O Livro de Esopo/A formiga e a mosca
[Fl. 16-r.][P]om este poeta emxemplo, e diz que a mosca achou hũa[1] formigua, e conpeçou[2]-ha a desonrrar de maas palauras, dizendo:
— Tu, formiga mizquinha, ssempre moras nas couas da terra, e eu moro[3] nas nobres moradas omde me praz; tu nom comes ssenom trijguo, e eu como uiandas nobres, e como nas mesas dos rreis e dos senhores; tu bebes augua na terra, e eu bebo com taças e copas d’ouro preçiosas; tu andas com os pees na lama, e eu amdo pellos rrostros dos rreys e dos senhores, e como e bebo na camara dos rreys e dos ssenhores: e rreynhas e domzellas nom sse podem de mym defemder, pero que, quando he meu talante, no sseu rrostro alimpo[4] os meus pees. Mas como ja te disse, tu es estrosa cousa: pero guarda-te de my d’aqui adiante em[5] nom participar comiguo.

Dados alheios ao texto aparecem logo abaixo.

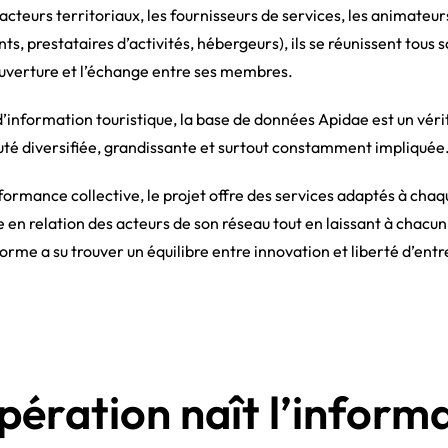
 acteurs territoriaux, les fournisseurs de services, les animateur
, prestataires d’activités, hébergeurs), ils se réunissent tous s
uverture et l’échange entre ses membres.
d’information touristique, la base de données Apidae est un vér
é diversifiée, grandissante et surtout constamment impliquée
rformance collective, le projet offre des services adaptés à ch
e en relation des acteurs de son réseau tout en laissant à chacun
eforme a su trouver un équilibre entre innovation et liberté d’ent
pération naît l’inform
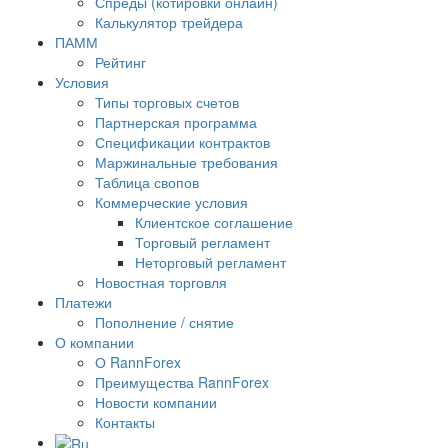
Спреды (котировки онлайн)
Калькулятор трейдера
ПАММ
Рейтинг
Условия
Типы торговых счетов
Партнерская программа
Спецификации контрактов
Маржинальные требования
Таблица свопов
Коммерческие условия
Клиентское соглашение
Торговый регламент
Неторговый регламент
Новостная торговля
Платежи
Пополнение / снятие
О компании
О RannForex
Преимущества RannForex
Новости компании
Контакты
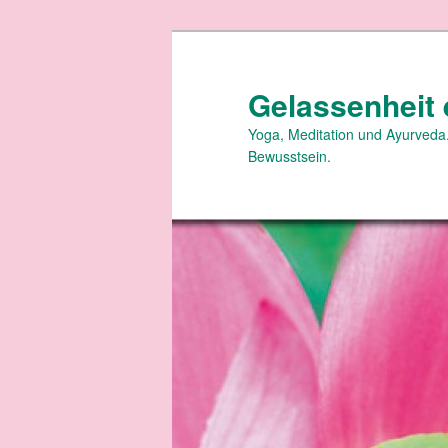
Zum
primären
Inhalt
Gelassenheit 
springen
Yoga, Meditation und Ayurveda.
Bewusstsein.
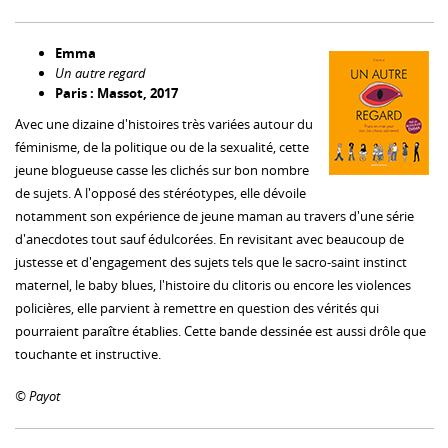
Emma
Un autre regard
Paris : Massot
, 2017
Avec une dizaine d'histoires très variées autour du
féminisme, de la politique ou de la sexualité, cette
jeune blogueuse casse les clichés sur bon nombre
de sujets. A l'opposé des stéréotypes, elle dévoile
notamment son expérience de jeune maman au travers d'une série
d'anecdotes tout sauf édulcorées. En revisitant avec beaucoup de
justesse et d'engagement des sujets tels que le sacro-saint instinct
maternel, le baby blues, l'histoire du clitoris ou encore les violences
policières, elle parvient à remettre en question des vérités qui
pourraient paraître établies. Cette bande dessinée est aussi drôle que
touchante et instructive.
© Payot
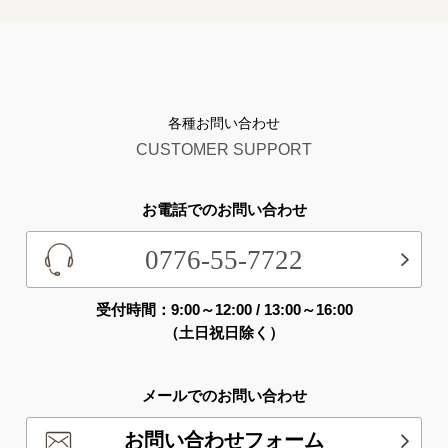
各種お問い合わせ
CUSTOMER SUPPORT
お電話でのお問い合わせ
0776-55-7722
受付時間：9:00～12:00 / 13:00～16:00
（土日祝日除く）
メールでのお問い合わせ
お問い合わせフォーム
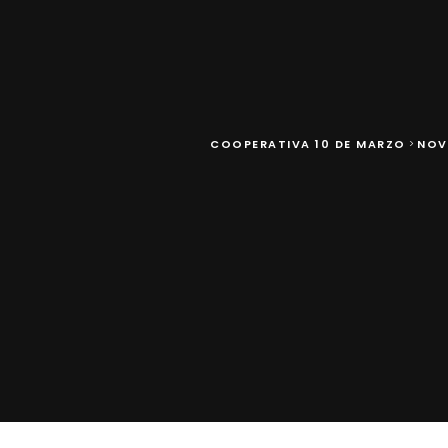
COOPERATIVA 10 DE MARZO
NOV
>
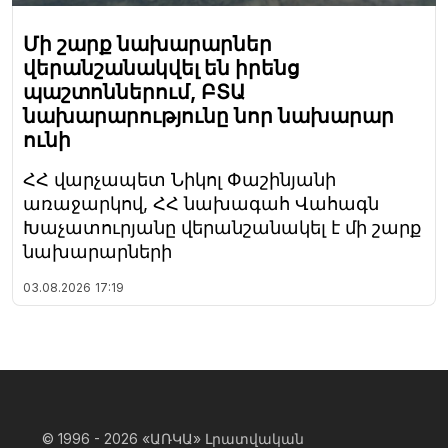
Մի շարք նախարարներ
վերանշանակվել են իրենց
պաշտոններում, ԲՏԱ
նախարարությունը նոր նախարար
ունի
ՀՀ վարչապետ Նիկոլ Փաշինյանի
առաջարկով, ՀՀ նախագահ Վահագն
Խաչատուրյանը վերանշանակել է մի շարք
նախարարների
03.08.2026
17:19
© 1996 - 2026
«ԱՌԿԱ» Լրատվական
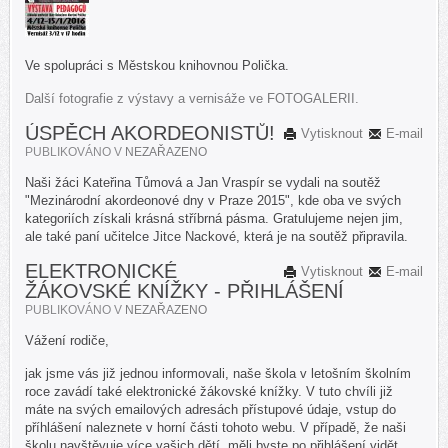
Ve spolupráci s Městskou knihovnou Polička.
Další fotografie z výstavy a vernisáže ve FOTOGALERII.
ÚSPĚCH AKORDEONISTŮ!
Vytisknout
E-mail
PUBLIKOVÁNO V
NEZAŘAZENO
Naši žáci Kateřina Tůmová a Jan Vraspír se vydali na soutěž
"Mezinárodní akordeonové dny v Praze 2015", kde oba ve svých
kategoriích získali krásná stříbrná pásma. Gratulujeme nejen jim,
ale také paní učitelce Jitce Nackové, která je na soutěž připravila.
ELEKTRONICKÉ
Vytisknout
E-mail
ŽÁKOVSKÉ KNÍŽKY - PŘIHLÁŠENÍ
PUBLIKOVÁNO V
NEZAŘAZENO
Vážení rodiče,
jak jsme vás již jednou informovali, naše škola v letošním školním
roce zavádí také elektronické žákovské knížky. V tuto chvíli již
máte na svých emailových adresách přístupové údaje, vstup do
příhlášení naleznete v horní části tohoto webu. V případě, že naši
školu navštěvuje více vašich dětí, měli byste po přihlášení vidět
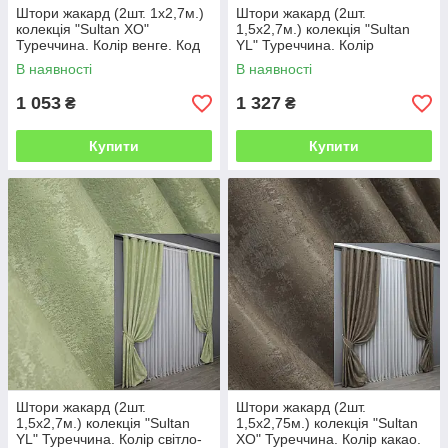
Штори жакард (2шт. 1х2,7м.)
Штори жакард (2шт.
колекція "Sultan XO"
1,5х2,7м.) колекція "Sultan
Туреччина. Колір венге. Код
YL" Туреччина. Колір
1122ш 31-519
молочний. Код 1294ш 33-
В наявності
В наявності
0142
1 053
1 327
₴
₴
Купити
Купити
Штори жакард (2шт.
Штори жакард (2шт.
1,5х2,7м.) колекція "Sultan
1,5х2,75м.) колекція "Sultan
YL" Туреччина. Колір світло-
XO" Туреччина. Колір какао.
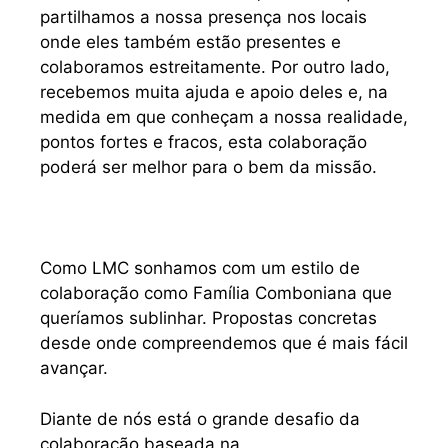
partilhamos a nossa presença nos locais
onde eles também estão presentes e
colaboramos estreitamente. Por outro lado,
recebemos muita ajuda e apoio deles e, na
medida em que conheçam a nossa realidade,
pontos fortes e fracos, esta colaboração
poderá ser melhor para o bem da missão.
Como LMC sonhamos com um estilo de
colaboração como Família Comboniana que
queríamos sublinhar. Propostas concretas
desde onde compreendemos que é mais fácil
avançar.
Diante de nós está o grande desafio da
colaboração baseada na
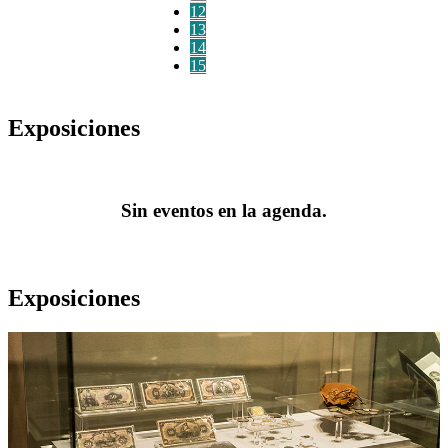
12
13
14
15
Exposiciones
Sin eventos en la agenda.
Exposiciones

A formigua escuytou muy bem, e depois que a mosca disse sseu sermom, lhe rrespondeo com palauras escatimosas e disse:
— Tu, mosca uelha, ca me dizes que eu moro nas couas da terra, assy he uerdade como tu dizes: mais eu te diguo que as tuas velhacas allas numca ham rrepouso; e eu me comtento de pouco trijgo, e tu nom te comtentas de muitas[6] cousas; ha[7] minha pequena coua sse alegra comiguo, mas as casas dos rreis e ssenhores sse anojam /[Fl. 16-v.] comtiguo; eu me comtento mays do meu grão que tu nom te comtentas das rriquezas dos rreis; e o trijguo que eu como, guanço-o per meu trabalho, e tu furtas o que comes; eu como o meu trijguo em paz, tu comes o teu com temor; eu como o meu trijguo limpamente, e tu comes o teu lixosamente; eu nom faço nojo a nhũa persoa, mais toda jemte sse anoja comtiguo; da minha viuemda todos tomam boo emxemplo, e tu dás de ty enxemplo lixosso e maao; tu deseias viuer per[8] comer, e eu deseio comer por[9] viuer; nhũa persoa nom dá a mym molesta, mas toda gemte te lamça de ssy com nojo que de ty ham; tu cuidas ssenpre no comer, e por ello perdes a uida, e quando cuydas beber boo uinho, bebes a peçonha e a morte, e sse as tuas aas nom ssom bem prestes pera fugir quando o abanador te dá, leixas-te cayr morta, e sse per auentura scapas o uerãao, do jmverno nom podes escapar que nom mouras. E por tanto está muda, astrosa fedemte, ca te nom compre muyto fallar.
Per este emxemplo este poeta nos dá ensinamento que nos guardemos de dizer palauras enjuriosas a nhũa persoa, porque sse o homem diz a alguem palauras enjuriosas, comvem que palauras enjuriosas rreçeba; e as palauras emjuriosas fazem o homem mudar do boo emtemdimento; /[Fl. 17-r.] e das maas palauras proçedem mortes d’omẽes, e das maas palauras proçedem arroidos, batalhas e outros muytos males.